MCLELLAN SPEAKS OUT
A former White House press secretary, Scott McLellan, has come out with some sensational allegations regarding the Valerie Plame affair.
The identity of the CIA agent was wrongfully revealed after her husband accused the Bush Administration of manipulating intelligence about Saddam Hussein's weapons of mass destruction. Mr McLellan has stopped short of claiming President George Bush himself told lies. He does accuse his most senior staff of deliberately providing false information as part of the cover-up.
Flashback to the fall of 2003 and a White House under siege.
SCOTT McLELLAN, FORMER WHITE HOUSE SECRETARY: The President has made it very clear that the leaking of classified information is a serious matter and he takes it very seriously.
At issue is the outing of CIA operative Valerie Plame and rumblings that top White House aides Karl Rove and 'Scooter' Libby, might have been involved.
SCOTT McLELLAN: They are important members of our White House team and that is why I spoke with them, so that I could come back to you and say that they were not involved. I had no doubt of that in the beginning, but I like to check my information to make sure it is accurate before I report back to you, and that's exactly what I did.
Now Scott McLellan says he was misled.
"It was not true," he writes in an upcoming book. "I had unknowingly passed along false information."
Then comes the potential blockbuster:
"And five of the highest-ranking people in the Administration were involved in my doing so: Rove, Libby, the Vice President, the President's Chief of Staff, and the President himself."
Libby was convicted of obstructing the investigation, Rove was not charged. Given McLellan's new take, Plame's husband says the President and Vice President have some explaining to do.
JOE WILSON, FORMER US AMBASSADOR: As a bare minimum, for openers, I think it is incumbent upon the President and Vice President now to release a transcript of their statements to the special prosecutor so that we now have a fuller understanding of what they knew, when they knew it and what they said to Justice.

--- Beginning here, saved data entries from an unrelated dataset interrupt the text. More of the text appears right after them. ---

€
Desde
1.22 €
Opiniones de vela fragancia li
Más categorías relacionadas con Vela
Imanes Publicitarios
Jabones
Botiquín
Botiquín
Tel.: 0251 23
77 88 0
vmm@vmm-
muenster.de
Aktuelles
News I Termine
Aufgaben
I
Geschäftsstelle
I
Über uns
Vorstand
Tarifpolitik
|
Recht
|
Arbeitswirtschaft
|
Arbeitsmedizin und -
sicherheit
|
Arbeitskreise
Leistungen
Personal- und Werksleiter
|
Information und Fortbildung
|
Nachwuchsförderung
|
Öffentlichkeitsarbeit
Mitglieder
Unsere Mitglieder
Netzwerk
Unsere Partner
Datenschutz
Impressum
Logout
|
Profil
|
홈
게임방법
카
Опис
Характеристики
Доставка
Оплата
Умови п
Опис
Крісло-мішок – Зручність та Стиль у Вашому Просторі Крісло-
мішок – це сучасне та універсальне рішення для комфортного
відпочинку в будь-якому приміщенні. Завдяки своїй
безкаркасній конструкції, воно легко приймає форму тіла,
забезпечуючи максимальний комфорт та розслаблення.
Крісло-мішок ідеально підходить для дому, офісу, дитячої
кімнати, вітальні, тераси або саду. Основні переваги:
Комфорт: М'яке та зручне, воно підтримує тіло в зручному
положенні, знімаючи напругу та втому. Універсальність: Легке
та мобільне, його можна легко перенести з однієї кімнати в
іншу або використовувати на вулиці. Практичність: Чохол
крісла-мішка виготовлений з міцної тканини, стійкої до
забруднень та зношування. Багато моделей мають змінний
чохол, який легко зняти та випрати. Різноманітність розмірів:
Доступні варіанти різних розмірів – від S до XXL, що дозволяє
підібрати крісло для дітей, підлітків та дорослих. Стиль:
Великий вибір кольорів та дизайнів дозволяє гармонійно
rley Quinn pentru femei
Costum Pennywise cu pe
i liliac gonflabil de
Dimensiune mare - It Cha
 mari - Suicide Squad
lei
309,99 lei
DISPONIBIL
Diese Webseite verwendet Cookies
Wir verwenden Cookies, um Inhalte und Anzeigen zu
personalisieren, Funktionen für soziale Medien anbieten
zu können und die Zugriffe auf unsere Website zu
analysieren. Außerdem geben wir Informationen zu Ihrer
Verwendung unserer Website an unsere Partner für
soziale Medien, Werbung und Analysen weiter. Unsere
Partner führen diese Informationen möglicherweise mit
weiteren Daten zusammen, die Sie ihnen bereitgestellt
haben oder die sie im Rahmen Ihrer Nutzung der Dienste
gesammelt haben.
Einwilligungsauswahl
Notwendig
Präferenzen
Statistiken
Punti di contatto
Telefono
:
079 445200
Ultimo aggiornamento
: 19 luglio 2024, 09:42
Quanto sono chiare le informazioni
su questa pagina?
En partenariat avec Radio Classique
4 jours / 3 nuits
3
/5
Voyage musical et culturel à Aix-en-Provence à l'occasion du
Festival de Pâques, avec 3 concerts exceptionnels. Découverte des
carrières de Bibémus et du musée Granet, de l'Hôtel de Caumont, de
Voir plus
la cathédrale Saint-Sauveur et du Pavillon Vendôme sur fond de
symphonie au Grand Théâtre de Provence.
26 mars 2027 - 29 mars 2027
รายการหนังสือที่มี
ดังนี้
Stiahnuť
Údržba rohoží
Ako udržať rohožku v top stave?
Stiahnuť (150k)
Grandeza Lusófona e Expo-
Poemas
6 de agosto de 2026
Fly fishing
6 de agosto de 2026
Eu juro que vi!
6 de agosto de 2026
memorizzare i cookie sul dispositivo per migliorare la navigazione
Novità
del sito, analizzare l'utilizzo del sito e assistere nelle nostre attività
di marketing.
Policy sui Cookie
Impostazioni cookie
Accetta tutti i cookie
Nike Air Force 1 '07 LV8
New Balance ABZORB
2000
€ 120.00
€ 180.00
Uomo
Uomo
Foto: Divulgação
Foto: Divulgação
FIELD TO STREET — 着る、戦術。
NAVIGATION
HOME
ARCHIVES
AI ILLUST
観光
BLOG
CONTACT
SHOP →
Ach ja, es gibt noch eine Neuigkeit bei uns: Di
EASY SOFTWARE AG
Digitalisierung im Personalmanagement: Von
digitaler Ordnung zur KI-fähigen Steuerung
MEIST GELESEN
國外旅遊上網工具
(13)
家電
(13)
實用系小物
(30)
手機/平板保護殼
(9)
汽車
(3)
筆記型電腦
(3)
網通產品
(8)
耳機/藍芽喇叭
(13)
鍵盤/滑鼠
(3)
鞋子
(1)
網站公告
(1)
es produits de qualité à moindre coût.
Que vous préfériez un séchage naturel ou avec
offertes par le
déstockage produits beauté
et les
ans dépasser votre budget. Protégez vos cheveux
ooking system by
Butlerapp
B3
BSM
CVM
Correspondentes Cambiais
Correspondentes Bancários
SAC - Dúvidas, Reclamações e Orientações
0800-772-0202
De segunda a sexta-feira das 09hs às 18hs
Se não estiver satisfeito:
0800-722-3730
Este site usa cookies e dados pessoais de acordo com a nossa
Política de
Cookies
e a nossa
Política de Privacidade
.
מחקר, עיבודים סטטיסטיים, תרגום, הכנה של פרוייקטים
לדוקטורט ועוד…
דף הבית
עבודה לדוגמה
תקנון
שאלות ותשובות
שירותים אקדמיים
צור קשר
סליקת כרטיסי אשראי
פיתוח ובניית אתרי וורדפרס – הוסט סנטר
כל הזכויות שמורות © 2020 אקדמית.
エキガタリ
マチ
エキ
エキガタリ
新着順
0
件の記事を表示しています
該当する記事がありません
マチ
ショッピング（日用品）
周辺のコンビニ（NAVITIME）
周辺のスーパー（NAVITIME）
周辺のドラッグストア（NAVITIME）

McLellan is declining interview requests until his book is finished. His publisher, though, tells CNN the former top Bush confidante is not accusing the President of lying to him.
PETER OSNOS, PUBLIC AFFAIRS BOOKS: Scott's not suggesting that the President himself was party to a conspiracy to mislead. But it's pretty damn clear that other people knew what they had done and didn't tell the truth.
Back in March, McLellan suggested to CNN's Larry King that both he and the President were misled.
SCOTT McLELLAN: I said what I believed to be true at the time. It was also what the President believed to be true at the time, based on assurances we were both given. Knowing what I know today, I would never have said that back then.
McLellan's new account raises fresh questions about what Mr Bush knew and whether he was lied to, not to mention the Vice President's role. The book, a rare behind-the-scenes look from a former Bush insider, is due in April.